Dans un geste qui signale une continuation claire des politiques économiques de l’ancien président des mollahs, Ebrahim Raïssi, son successeur Masoud Pezeshkian a récemment souligné la nécessité d’une « chirurgie » dans l’économie du pays. Plutôt que de se concentrer sur la promotion de la croissance économique, comme promis pendant la campagne électorale, Pezeshkian s’est préoccupé d’un prix « irréaliste » pour le carburant et la nécessité d’une « chirurgie » économique.
En mai 2022, Raïssi a présenté son plan controversé de « chirurgie économique » visant à restructurer l’économie du pays en réduisant les subventions et en augmentant les impôts.
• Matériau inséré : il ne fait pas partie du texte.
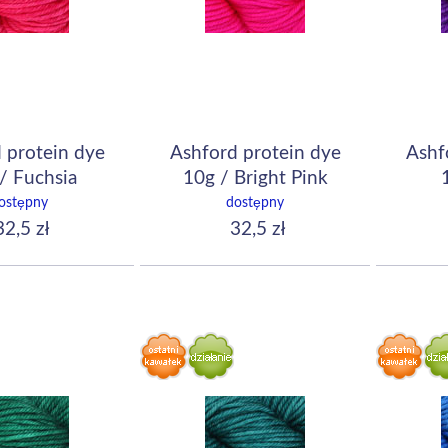
 protein dye
Ashford protein dye
Ashf
/ Fuchsia
10g / Bright Pink
ostępny
dostępny
2,5 zł
32,5 zł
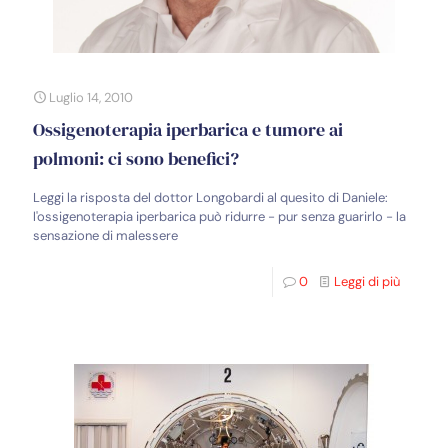
Luglio 14, 2010
Ossigenoterapia iperbarica e tumore ai
polmoni: ci sono benefici?
Leggi la risposta del dottor Longobardi al quesito di Daniele:
l'ossigenoterapia iperbarica può ridurre - pur senza guarirlo - la
sensazione di malessere
0
Leggi di più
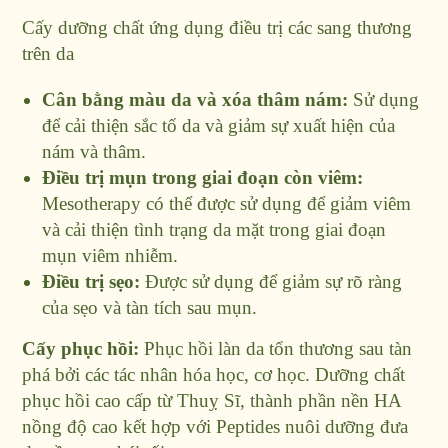
Cấy dưỡng chất ứng dụng điều trị các sang thương
trên da
Cân bằng màu da và xóa thâm nám:
Sử dụng
để cải thiện sắc tố da và giảm sự xuất hiện của
nám và thâm.
Điều trị mụn trong giai đoạn còn viêm:
Mesotherapy có thể được sử dụng để giảm viêm
và cải thiện tình trạng da mặt trong giai đoạn
mụn viêm nhiễm.
Điều trị sẹo:
Được sử dụng để giảm sự rõ ràng
của sẹo và tàn tích sau mụn.
Cấy phục hồi:
Phục hồi làn da tổn thương sau tàn
phá bởi các tác nhân hóa học, cơ học. Dưỡng chất
phục hồi cao cấp từ Thuỵ Sĩ, thành phần nền HA
nồng độ cao kết hợp với Peptides nuôi dưỡng đưa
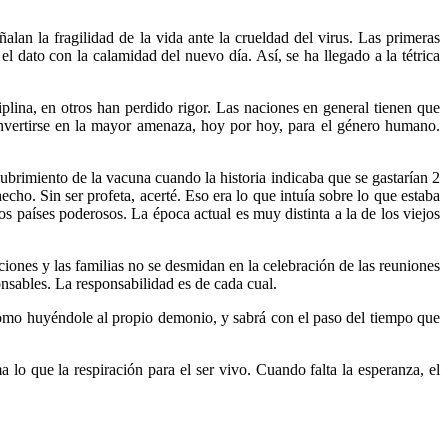
an la fragilidad de la vida ante la crueldad del virus. Las primeras
el dato con la calamidad del nuevo día. Así, se ha llegado a la tétrica
iplina, en otros han perdido rigor. Las naciones en general tienen que
nvertirse en la mayor amenaza, hoy por hoy, para el género humano.
brimiento de la vacuna cuando la historia indicaba que se gastarían 2
cho. Sin ser profeta, acerté. Eso era lo que intuía sobre lo que estaba
s países poderosos. La época actual es muy distinta a la de los viejos
ciones y las familias no se desmidan en la celebración de las reuniones
onsables. La responsabilidad es de cada cual.
omo huyéndole al propio demonio, y sabrá con el paso del tiempo que
lo que la respiración para el ser vivo. Cuando falta la esperanza, el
Cette approche a été largement critiquée à la fois par les médias et par le public iranien, qui y a vu une attaque directe contre ses moyens de subsistance. Lors de sa campagne électorale, Pezeshkian a déclaré qu’il suivrait l’exemple de Raïssi tout en déplorant le mauvais état de l’économie. Cependant, sa rhétorique récente semble davantage axée sur l’imposition de fardeaux supplémentaires au peuple iranien.
Le 3 septembre, tout en essayant de dissimuler ses véritables intentions dans un jeu de mots confus, Pezeshkian a déclaré : « Nous devons informer le peuple des interventions nécessaires dans le domaine économique et, naturellement, des interventions chirurgicales nécessaires pour sortir le pays de cette situation. » S’adressant à un public décrit par les médias d’État comme des « activistes économiques de la province de Khorasan Razavi », Pezeshkian n’a pas fourni de détails sur ces « interventions chirurgicales ». Cependant, ses remarques suggèrent la poursuite de politiques susceptibles d’entraîner une hausse des prix des biens et la suppression de certains services sociaux et subventions – des mesures susceptibles de provoquer un mécontentement public supplémentaire.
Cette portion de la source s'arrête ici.